Directions for this task
Look below for the line with "focal_35mm: 29", then give it again exactly, along with every line that comes after it, the final line included.

Lens and sensor metadata:

.....

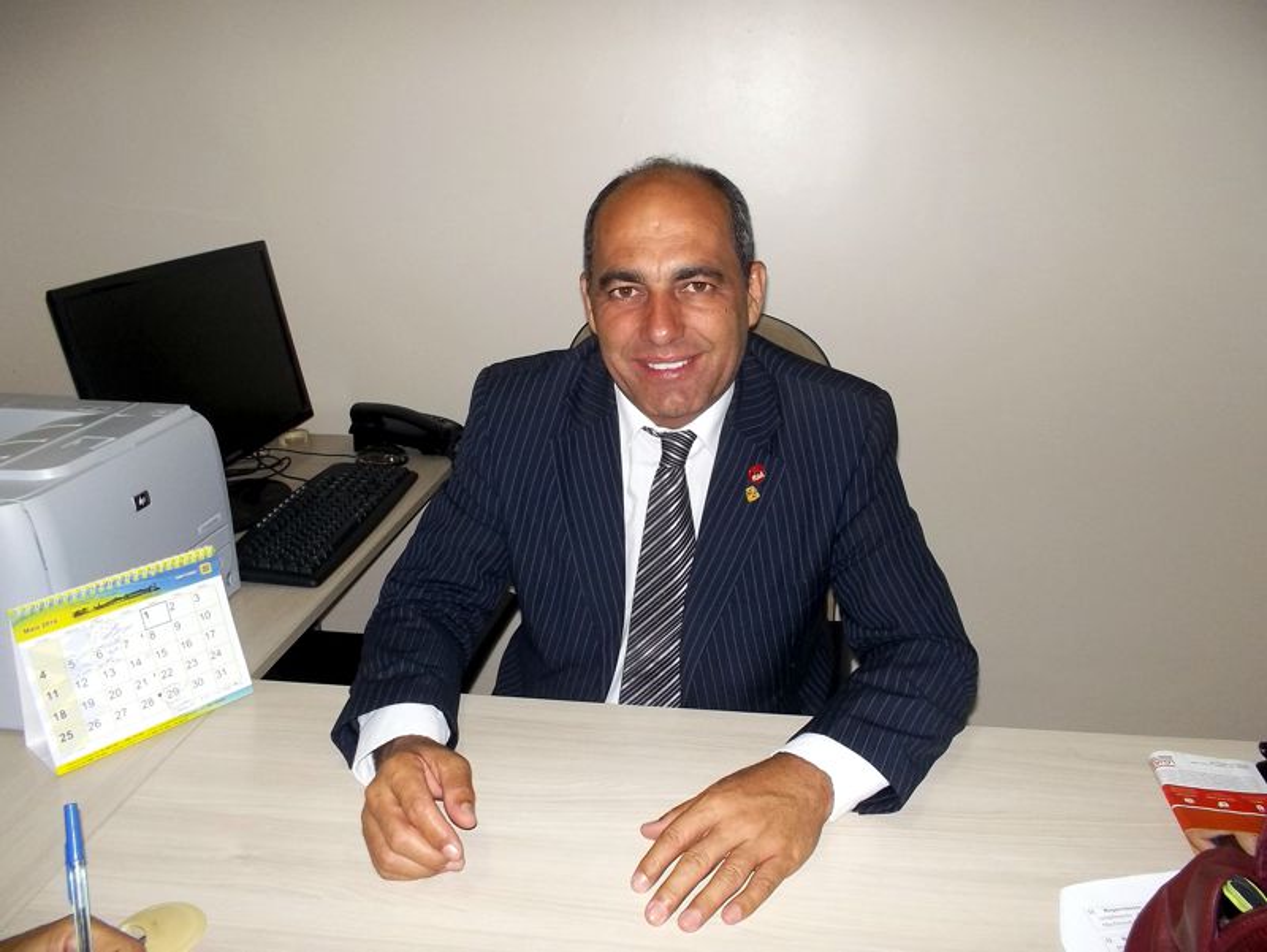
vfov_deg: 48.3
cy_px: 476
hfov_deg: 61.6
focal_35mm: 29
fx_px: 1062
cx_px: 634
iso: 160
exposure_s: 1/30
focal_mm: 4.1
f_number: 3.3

.....

Answer section
focal_35mm: 29
fx_px: 1062
cx_px: 634
iso: 160
exposure_s: 1/30
focal_mm: 4.1
f_number: 3.3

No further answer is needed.